Graduating in 1976, Ron worked a couple of side jobs before following his father’s career path, working at the smelter.

“During High School, I held several part-time jobs, working at the local marina as a mechanic and pumped gas, as well as working at the Volkswagen dealer in the service centre. After graduation, I worked at the furniture store that used to be in town here, before getting a job at Alcan,” Lechner said.

Having several titles within the smelter during his 38-year employment, Ron emphasized his gratitude to Rio Tinto and the number of opportunities they gave him.

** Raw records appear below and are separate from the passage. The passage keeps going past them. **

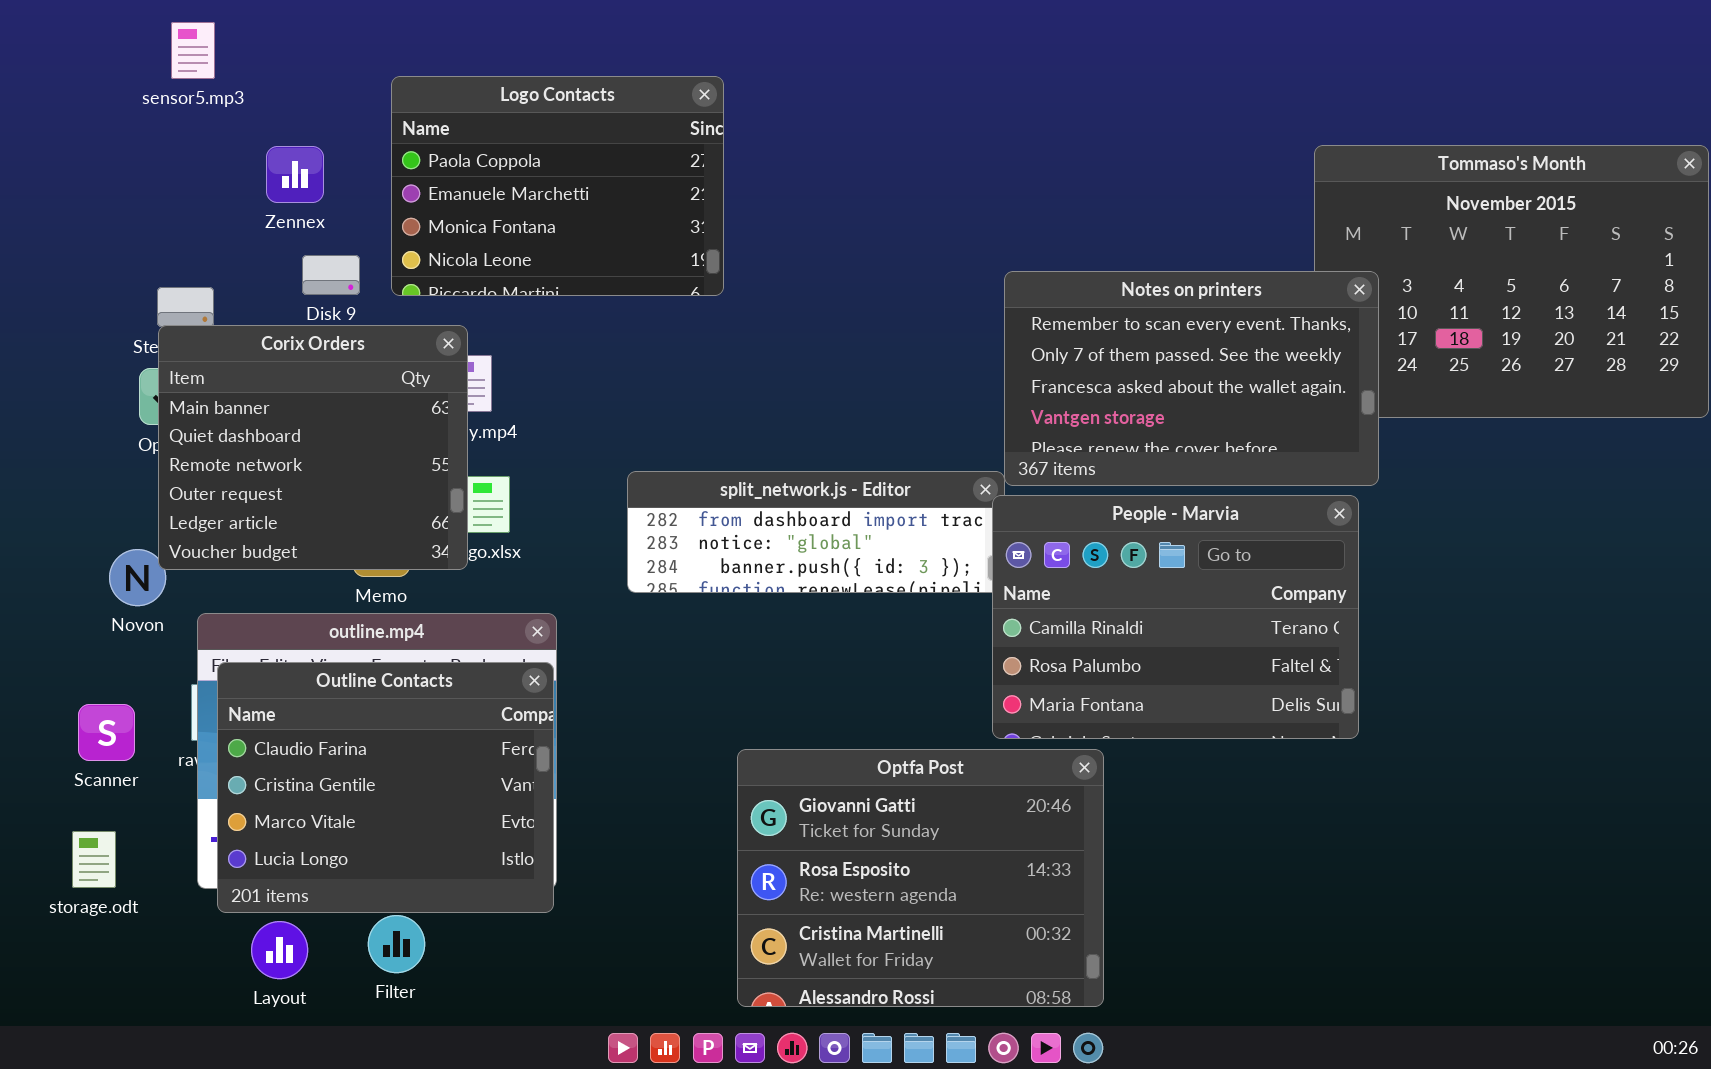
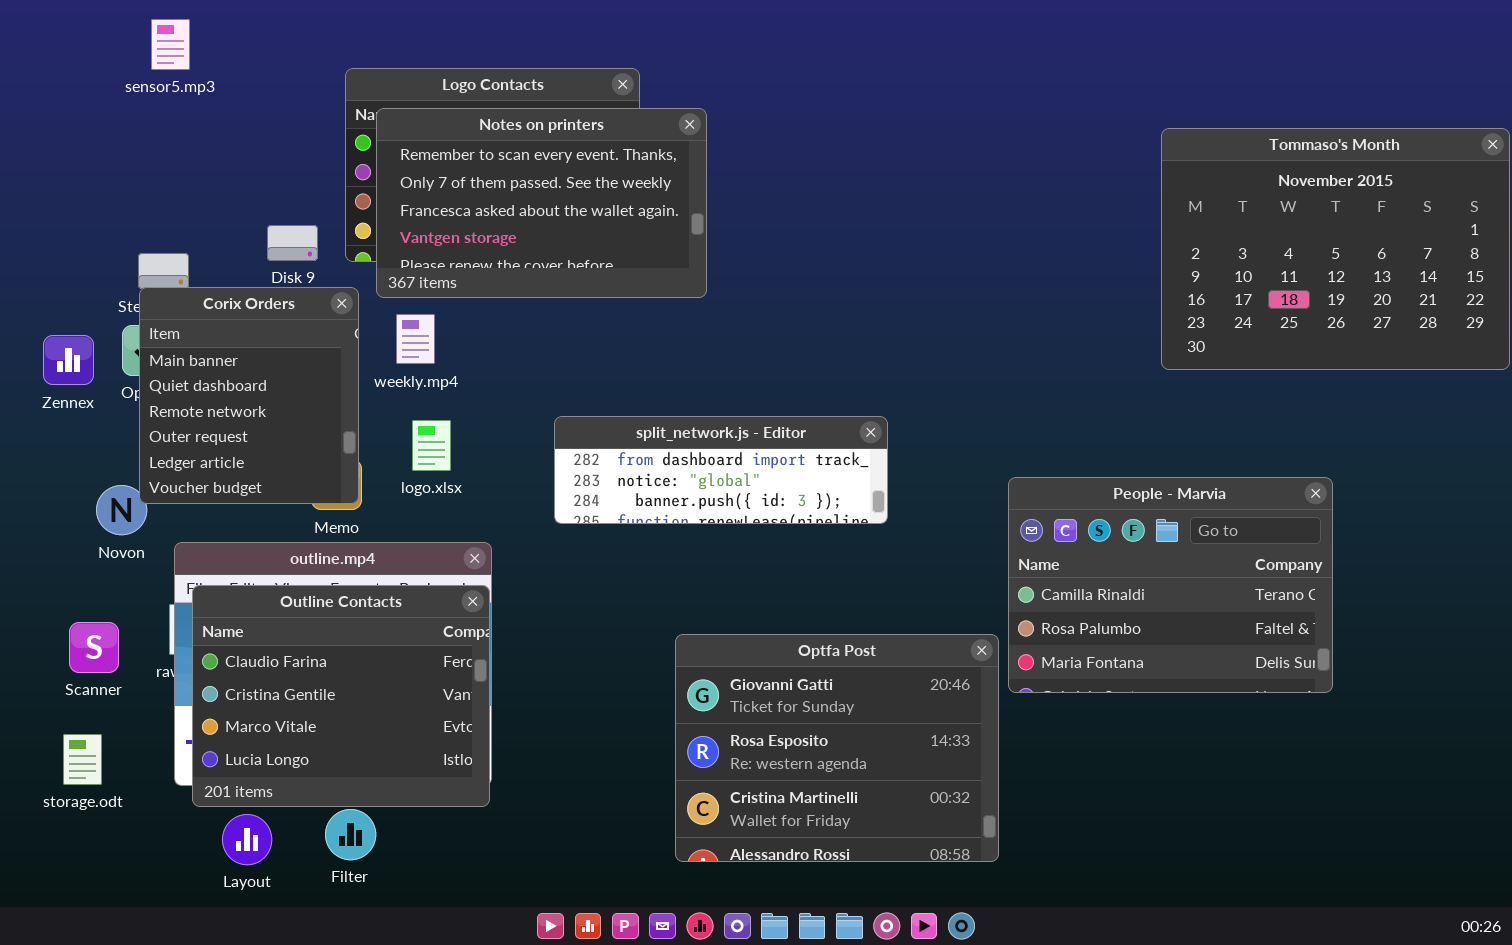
Zennex: [266,146,324,203] -> [43,335,94,385], moved
Notes on printers: [1004,271,1379,486] -> [376,108,707,298], moved
Corix Orders: [158,325,468,570] -> [139,287,359,504], resized
People - Marvia: [992,495,1359,739] -> [1008,477,1333,693], moved
Optfa Post: [737,749,1104,1007] -> [675,634,999,862], moved

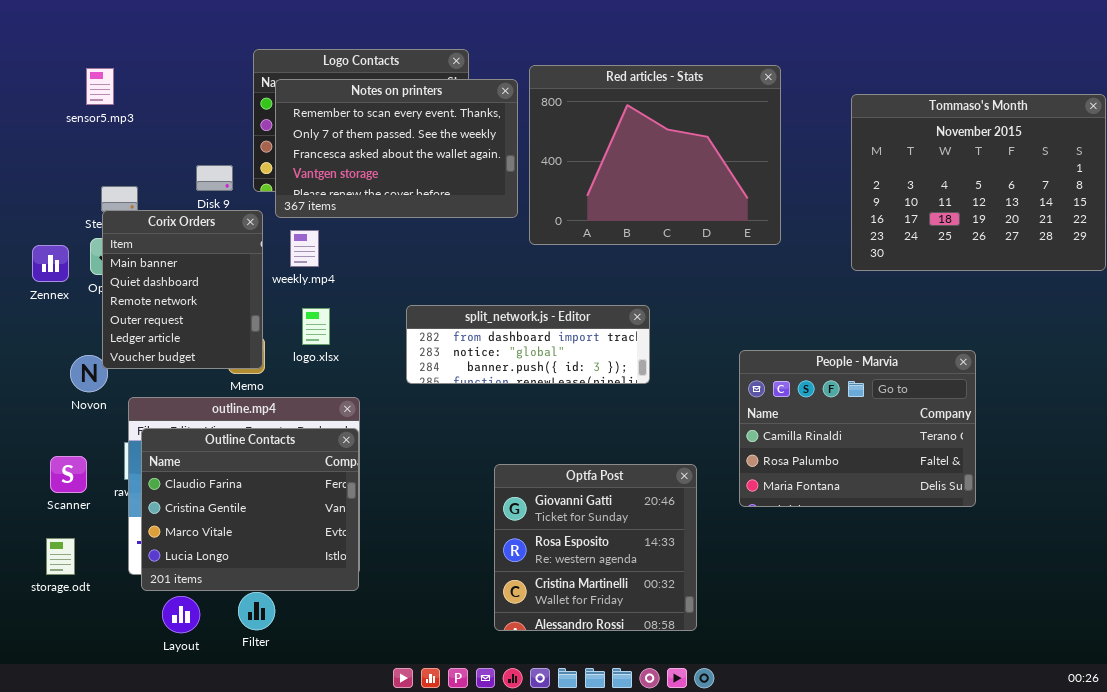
sensor5.mp3: [151,19,190,70] -> [86,68,114,105], moved
Red articles - Stats: none -> [529,65,781,245], opened
Optfa Post: [675,634,999,862] -> [494,464,697,631], resized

“I had so many opportunities there because it was such a big place; I had five different career moves without having to leave the company,” Lechner said.

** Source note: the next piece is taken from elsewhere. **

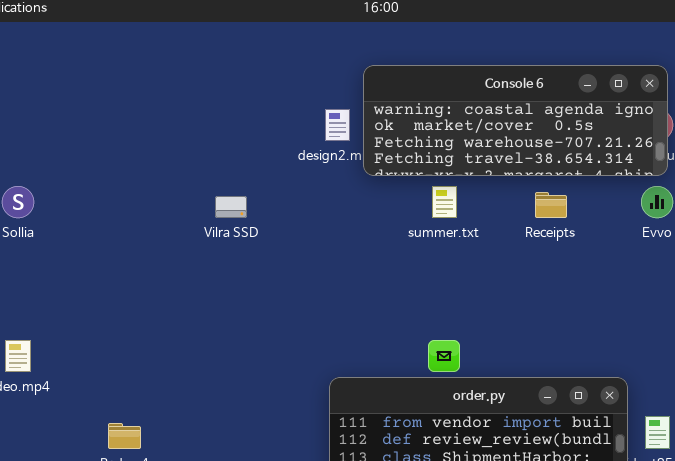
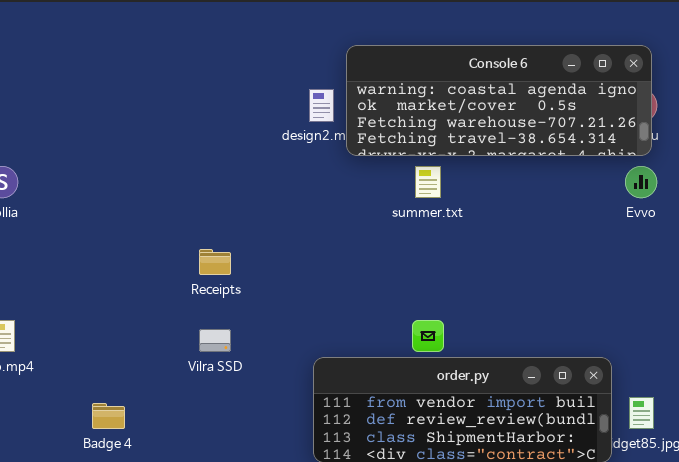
Receipts: [535,192,567,218] -> [199,249,231,275], moved
Vilra SSD: [215,196,247,218] -> [199,329,231,352], moved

Ron’s first job at the smelter was in the pot rooms. Staying there for two years, he quickly moved into an apprenticeship program as a millwright. By 1981, Ron was working in crane maintenance, where his father was a supervisor. But in 1995, he took over his father’s title as supervisor before moving into the procurement group as a buyer in 2004.

“The money was good and time just flew. Plus, you know the old story, boy meets girl, girl becomes wife, wife buys house and three children later I am still here,” Lechner stated during an interview with Ingot Magazine in 2009.

In 2002, Ron added more to his plate and bought a local pizza store to help his son, Travis, attain full-time employment.

“You know the old saying; if your kid can’t find a job you buy him one,” Lechner said

His son ran the take/out and delivery pizza store for a few years in the Mountainview Square location and eventually moved to a vacant storefront in City Centre Mall, where it became a sit-in full-service restaurant. Shortly thereafter, Ron’s wife quit her job at the church, to run the restaurant when Travis got the opportunity to join the family legacy as a smelter worker for Rio Tinto. They sold the restaurant soon after Ron’s retirement from Rio Tinto in 2015.

As Ron was raised by a musically inclined father, he always had the knack for singing but never took it too seriously. Ron started singing publicly when Ron’s wife recognized his talent and signed him up in the church choir. “My wife signed me up without me knowing, I was upset at first but I’m happy she made me do it. […] I still don’t want to be a singer though,” Lechner said.

Though Ron was active with the church choirs and contributed his vocals when needed, he never really wanted to progress his singing career, until one year when the Telethon was looking for musical acts, Ron and his choir members formed the 50’s and 60’s cover band known as What’s His Name and the Other Guys, which lasted eight years. After a long run playing in other music groups, such as Midnight Sun and 24/7, Ron hung up the mic to have more time for the people around him.

We would perform at weddings, telethons, and all-around Kitimat with our furthest trip out to Smithers. But after a while, the travelling got to be a lot; the bands were always trying to book gigs on the weekends which would take time away from my family. […] And we like to go camping on weekends or go out to a sunspot once a year,” Lechner said.

Passing on the musical gift, Ron’s sons are now also musicians themselves. Though his daughter doesn’t commit to the musical lifestyle like her brothers, she’s known to have a beautiful voice, like her father.

Now fully retired from all commitments since 2015, Ron still keeps himself busy and contributes to the community as he and his wife make lunches for the St. Anthony’s School hot lunch program, as well as volunteering for the church.

Now a grandfather with three kids, Ron and his wife hope to make it out to Portugal next year so they can show the kids where his wife’s parents grew up.

“We did a similar trip to Austria in 2016 with my Dad. Opa wanted to introduce his grandchildren to extended family members. He was also proud to show off his heritage.,” Lechner said

“We were supposed to go to Portugal last year to go see my wife’s family but travel restrictions put a damper on that. […] Hopefully next year we can go to though.”

Not leaving Kitimat anytime soon, Ron emphasized his gratitude to the community and how much he appreciates our town.

“I’m blessed to live here, the people are as kind as can be and I can’t see myself living anywhere else in the world,” Lechner said.